After collecting user input for various conditions like
Starts with : /(^#)/
Ends with : /(#$)/
Contains : /#/
Doesn't contains
To make single regex if user enter multiple conditions,
I combine them with "|" so if 1 and 2 given it become /(^#)|(#$)/
This method works so far but,
I'm not able to determine correctly, What should be the regex for the 4th condition? And combining regex this way work?
Update: #(user input) won't be same
for two conditions and not all four
conditions always present but they can
be and in future I might need more
conditions like "is exactly" and "is
exactly not" etc. so, I'm more curious
to know this approach will scale ?
Also there may be issues of user input
cleanup so regex escaped properly, but
that is ignored right now.
Will the conditions be ORed or ANDed together?
Starts with: abc
Ends with: xyz
Contains: 123
Doesn't contain: 456
The OR version is fairly simple; as you said, it's mostly a matter of inserting pipes between individual conditions. The regex simply stops looking for a match as soon as one of the alternatives matches.
/^abc|xyz$|123|^(?:(?!456).)*$/
That fourth alternative may look bizarre, but that's how you express "doesn't contain" in a regex. By the way, the order of the alternatives doesn't matter; this is effectively the same regex:
/xyz$|^(?:(?!456).)*$|123|^abc/
The AND version is more complicated. After each individual regex matches, the match position has to be reset to zero so the next regex has access to the whole input. That means all of the conditions have to be expressed as lookaheads (technically, one of them doesn't have to be a lookahead, I think it expresses the intent more clearly this way).

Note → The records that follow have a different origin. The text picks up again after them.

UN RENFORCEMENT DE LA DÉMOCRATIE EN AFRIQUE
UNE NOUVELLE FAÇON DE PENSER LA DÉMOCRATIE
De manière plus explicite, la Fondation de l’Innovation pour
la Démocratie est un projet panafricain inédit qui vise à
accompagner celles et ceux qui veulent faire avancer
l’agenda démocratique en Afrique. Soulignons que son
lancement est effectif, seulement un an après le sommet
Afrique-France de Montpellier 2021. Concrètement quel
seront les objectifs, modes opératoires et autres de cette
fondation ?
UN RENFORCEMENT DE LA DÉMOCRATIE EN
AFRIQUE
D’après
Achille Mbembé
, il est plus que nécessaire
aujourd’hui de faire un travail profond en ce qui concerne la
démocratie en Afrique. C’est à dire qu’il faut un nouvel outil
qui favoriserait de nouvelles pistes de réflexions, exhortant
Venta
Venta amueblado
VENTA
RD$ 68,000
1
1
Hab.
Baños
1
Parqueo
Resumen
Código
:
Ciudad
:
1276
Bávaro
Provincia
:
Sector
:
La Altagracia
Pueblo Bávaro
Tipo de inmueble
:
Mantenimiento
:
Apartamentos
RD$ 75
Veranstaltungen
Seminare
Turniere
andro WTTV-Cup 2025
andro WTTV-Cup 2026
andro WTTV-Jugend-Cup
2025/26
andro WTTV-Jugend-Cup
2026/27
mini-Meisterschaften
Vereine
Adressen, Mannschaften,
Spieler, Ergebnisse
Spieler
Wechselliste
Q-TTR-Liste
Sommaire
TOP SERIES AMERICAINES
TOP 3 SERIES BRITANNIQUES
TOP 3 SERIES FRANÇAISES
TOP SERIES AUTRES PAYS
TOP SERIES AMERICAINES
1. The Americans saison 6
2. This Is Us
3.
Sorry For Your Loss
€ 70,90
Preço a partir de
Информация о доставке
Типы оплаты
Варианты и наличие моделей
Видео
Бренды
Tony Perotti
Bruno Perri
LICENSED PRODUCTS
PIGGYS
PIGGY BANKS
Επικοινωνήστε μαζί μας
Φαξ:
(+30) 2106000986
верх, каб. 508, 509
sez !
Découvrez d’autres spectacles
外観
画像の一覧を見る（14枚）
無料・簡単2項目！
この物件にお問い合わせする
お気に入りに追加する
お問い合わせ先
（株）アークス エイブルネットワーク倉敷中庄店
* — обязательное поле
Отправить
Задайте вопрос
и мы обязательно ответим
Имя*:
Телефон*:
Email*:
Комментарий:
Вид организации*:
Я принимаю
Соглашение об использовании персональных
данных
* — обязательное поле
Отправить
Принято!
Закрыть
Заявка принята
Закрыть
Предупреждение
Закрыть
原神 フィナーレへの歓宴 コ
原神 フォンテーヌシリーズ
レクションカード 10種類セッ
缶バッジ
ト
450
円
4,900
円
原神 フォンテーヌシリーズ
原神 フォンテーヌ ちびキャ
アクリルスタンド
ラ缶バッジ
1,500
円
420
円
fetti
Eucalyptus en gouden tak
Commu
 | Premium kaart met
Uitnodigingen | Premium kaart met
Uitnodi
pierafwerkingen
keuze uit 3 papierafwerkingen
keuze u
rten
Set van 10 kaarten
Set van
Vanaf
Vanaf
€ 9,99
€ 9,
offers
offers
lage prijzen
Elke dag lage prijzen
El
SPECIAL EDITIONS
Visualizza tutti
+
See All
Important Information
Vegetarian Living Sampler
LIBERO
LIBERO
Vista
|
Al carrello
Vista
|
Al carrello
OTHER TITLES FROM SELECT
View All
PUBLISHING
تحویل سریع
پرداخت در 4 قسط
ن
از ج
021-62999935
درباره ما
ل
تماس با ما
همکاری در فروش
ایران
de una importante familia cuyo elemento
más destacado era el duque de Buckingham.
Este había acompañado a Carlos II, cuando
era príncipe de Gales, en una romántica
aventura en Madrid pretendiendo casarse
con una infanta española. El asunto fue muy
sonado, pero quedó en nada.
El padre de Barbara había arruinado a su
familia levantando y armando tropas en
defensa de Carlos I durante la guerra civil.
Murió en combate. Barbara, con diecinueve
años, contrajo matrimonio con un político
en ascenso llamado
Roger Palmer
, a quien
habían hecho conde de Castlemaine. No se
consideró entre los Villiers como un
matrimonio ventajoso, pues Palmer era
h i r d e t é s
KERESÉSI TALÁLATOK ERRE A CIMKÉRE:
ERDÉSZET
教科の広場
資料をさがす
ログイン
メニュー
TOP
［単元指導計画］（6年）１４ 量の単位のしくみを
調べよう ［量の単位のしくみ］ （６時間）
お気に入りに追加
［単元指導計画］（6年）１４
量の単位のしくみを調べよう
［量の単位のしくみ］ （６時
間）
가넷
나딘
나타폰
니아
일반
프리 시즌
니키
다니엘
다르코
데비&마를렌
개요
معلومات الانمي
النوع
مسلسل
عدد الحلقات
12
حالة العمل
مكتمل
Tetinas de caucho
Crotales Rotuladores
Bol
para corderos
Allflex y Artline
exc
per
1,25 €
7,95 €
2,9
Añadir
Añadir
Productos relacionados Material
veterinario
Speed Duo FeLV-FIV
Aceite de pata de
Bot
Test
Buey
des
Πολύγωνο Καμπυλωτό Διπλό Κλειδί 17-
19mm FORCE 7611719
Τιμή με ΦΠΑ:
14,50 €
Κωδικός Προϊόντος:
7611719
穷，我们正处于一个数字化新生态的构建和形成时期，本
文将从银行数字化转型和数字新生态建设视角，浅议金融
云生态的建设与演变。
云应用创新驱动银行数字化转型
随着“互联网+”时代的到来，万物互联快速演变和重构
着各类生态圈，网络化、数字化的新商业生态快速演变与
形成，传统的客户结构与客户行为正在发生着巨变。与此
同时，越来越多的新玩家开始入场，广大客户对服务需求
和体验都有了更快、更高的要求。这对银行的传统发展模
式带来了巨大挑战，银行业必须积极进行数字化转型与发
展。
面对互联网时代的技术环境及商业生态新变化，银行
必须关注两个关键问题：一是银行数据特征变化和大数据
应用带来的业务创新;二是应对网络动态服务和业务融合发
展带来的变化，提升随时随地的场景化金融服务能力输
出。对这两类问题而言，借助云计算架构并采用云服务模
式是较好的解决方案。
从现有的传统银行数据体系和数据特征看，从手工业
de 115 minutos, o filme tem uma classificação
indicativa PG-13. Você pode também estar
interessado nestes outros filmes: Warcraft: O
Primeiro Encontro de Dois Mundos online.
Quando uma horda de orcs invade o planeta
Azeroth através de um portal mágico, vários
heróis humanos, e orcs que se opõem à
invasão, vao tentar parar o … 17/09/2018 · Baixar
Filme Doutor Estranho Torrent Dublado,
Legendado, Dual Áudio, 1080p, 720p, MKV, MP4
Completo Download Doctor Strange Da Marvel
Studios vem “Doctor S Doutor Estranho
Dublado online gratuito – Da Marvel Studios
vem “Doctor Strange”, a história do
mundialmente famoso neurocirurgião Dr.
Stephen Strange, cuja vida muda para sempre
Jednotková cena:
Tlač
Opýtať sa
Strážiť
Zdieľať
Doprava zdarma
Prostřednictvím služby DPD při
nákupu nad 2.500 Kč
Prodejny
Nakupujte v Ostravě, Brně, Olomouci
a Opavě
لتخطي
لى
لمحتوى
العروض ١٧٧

A final .*$ consummates the match.
/^(?=^abc)(?=.*xyz$)(?=.*123)(?=^(?:(?!456).)*$).*$/
And then there's the possibility of combined AND and OR conditions--that's where the real fun starts. :D
Doesn't contain #: /(^[^#]*$)/
Combining works if the intended result of combination is that any of them matching results in the whole regexp matching.
If a string must not contain #, every character must be another character than #:
/^[^#]*$/
This will match any string of any length that does not contain #.
Another possible solution would be to invert the boolean result of /#/.
In my experience with regex you really need to focus on what EXACTLY you are trying to match, rather than what NOT to match.
for example
\d{2}
[1-9][0-9]
The first expression will match any 2 digits....and the second will match 1 digit from 1 to 9 and 1 digit - any digit. So if you type 07 the first expression will validate it, but the second one will not.
See this for advanced reference:
http://www.regular-expressions.info/refadv.html
EDITED:
^((?!my string).)*$ Is the regular expression for does not contain "my string".
1 + 2 + 4 conditions: starts|ends, but not in the middle
/^#[^#]*#?$|^#?[^#]*#$/
is almost the same that:
/^#?[^#]*#?$/
but this one matches any string without #, sample 'my name is hal9000'
Combining the regex for the fourth option with any of the others doesn't work within one regex. 4 + 1 would mean either the string starts with # or doesn't contain # at all. You're going to need two separate comparisons to do that.